• What you have to do
Copy out all the lines of the data precisely, omitting any pictures.

• The data
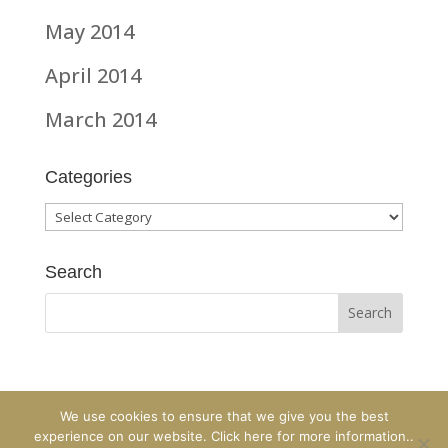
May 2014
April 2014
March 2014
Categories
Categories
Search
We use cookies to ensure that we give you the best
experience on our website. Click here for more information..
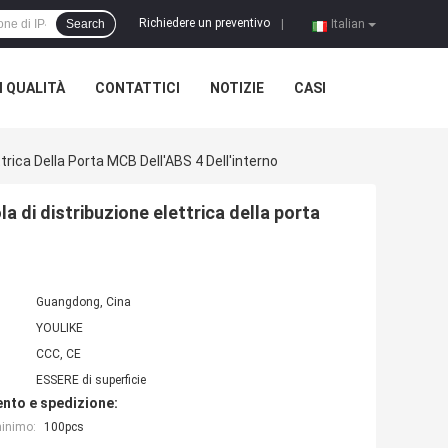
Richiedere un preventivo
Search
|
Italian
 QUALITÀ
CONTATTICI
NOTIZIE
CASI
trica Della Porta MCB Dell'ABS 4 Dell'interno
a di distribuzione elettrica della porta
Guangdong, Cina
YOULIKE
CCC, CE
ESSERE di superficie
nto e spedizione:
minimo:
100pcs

• Exercise response
May 2014
April 2014
March 2014
Categories
Categories
Search
We use cookies to ensure that we give you the best
experience on our website. Click here for more information..
Richiedere un preventivo
Search
|
Italian
 QUALITÀ
CONTATTICI
NOTIZIE
CASI
trica Della Porta MCB Dell'ABS 4 Dell'interno
a di distribuzione elettrica della porta
Guangdong, Cina
YOULIKE
CCC, CE
ESSERE di superficie
nto e spedizione:
minimo:
100pcs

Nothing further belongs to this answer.